For 10 years, Ross has been self-employed, working with clients and agencies to provide them both with expertise in digital marketing. From initial strategy and planning through to production and delivery, Ross’s work encompasses all aspects of digital marketing - from web sites to email campaigns, search engine optimisation to audio & video production.
Now he’s utilising this expertise to promote himself, using both traditional and digital marketing techniques, to find a new job.
And he’s offering a reward of £250 to whoever can help him find his dream role.
"I’m missing working with a team on a regular basis and the buzz you get in an office environment, he says. "For me, it’s the role that’s important, not the title on the business card. I want a job where I can make a real impression, perhaps helping a business to grow whilst delivering high-quality work."
As a former journalist and PR manager, Ross is well-placed to take advantage of the boom in social media, planning and delivering campaigns using marketing channels such as Twitter, Facebook and blogs to allow a company to communicate directly with its customers.
But he’s using this expertise to his own advantage for the first time.
Commenting on his campaign, Ross says: "Since the millennium, I’ve worked with clients and agencies large & small, combining my expertise in marketing, technology and business to deliver cost-effective and high-quality digital solutions.
I’ve enjoyed the time I’ve spent in self-employment but the time is right for me both professionally and personally to return to full-time employment - and using the marketing tools I specialise in seems like the best way to find the perfect job."
He adds: "Most people in my line of work either deal with clients, or deal with programming and development.
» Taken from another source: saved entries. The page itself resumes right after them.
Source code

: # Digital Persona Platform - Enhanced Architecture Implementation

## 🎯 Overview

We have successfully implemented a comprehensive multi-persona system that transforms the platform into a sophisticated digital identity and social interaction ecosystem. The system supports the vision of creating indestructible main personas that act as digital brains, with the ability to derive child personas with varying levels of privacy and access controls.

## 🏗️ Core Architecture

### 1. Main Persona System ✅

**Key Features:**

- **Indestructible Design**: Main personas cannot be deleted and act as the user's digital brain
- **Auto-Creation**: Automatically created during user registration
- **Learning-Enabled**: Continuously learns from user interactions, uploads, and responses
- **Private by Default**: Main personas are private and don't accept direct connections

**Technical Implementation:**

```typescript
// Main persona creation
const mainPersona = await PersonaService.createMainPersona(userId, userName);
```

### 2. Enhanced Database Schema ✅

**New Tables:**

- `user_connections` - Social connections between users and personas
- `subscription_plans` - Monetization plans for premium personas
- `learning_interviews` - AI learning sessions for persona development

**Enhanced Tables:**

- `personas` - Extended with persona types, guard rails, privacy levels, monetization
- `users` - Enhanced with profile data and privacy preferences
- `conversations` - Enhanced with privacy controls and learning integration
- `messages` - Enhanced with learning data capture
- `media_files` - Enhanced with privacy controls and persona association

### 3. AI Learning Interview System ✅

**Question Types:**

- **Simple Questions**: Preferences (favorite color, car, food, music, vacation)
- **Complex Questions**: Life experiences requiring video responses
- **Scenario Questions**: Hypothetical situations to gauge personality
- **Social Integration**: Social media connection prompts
Because of my experience in self-employment, not only can I speak to clients in a language they understand - explaining the business benefits of a digital strategy - but I can also speak to the development team and ensure that the finished product is both technically-proficient and meets the client’s requirements.”
Ross is using his blog at to record the progress of what he’s calling "Operation Job", using his social media marketing skills to promote himself through his business and personal networks.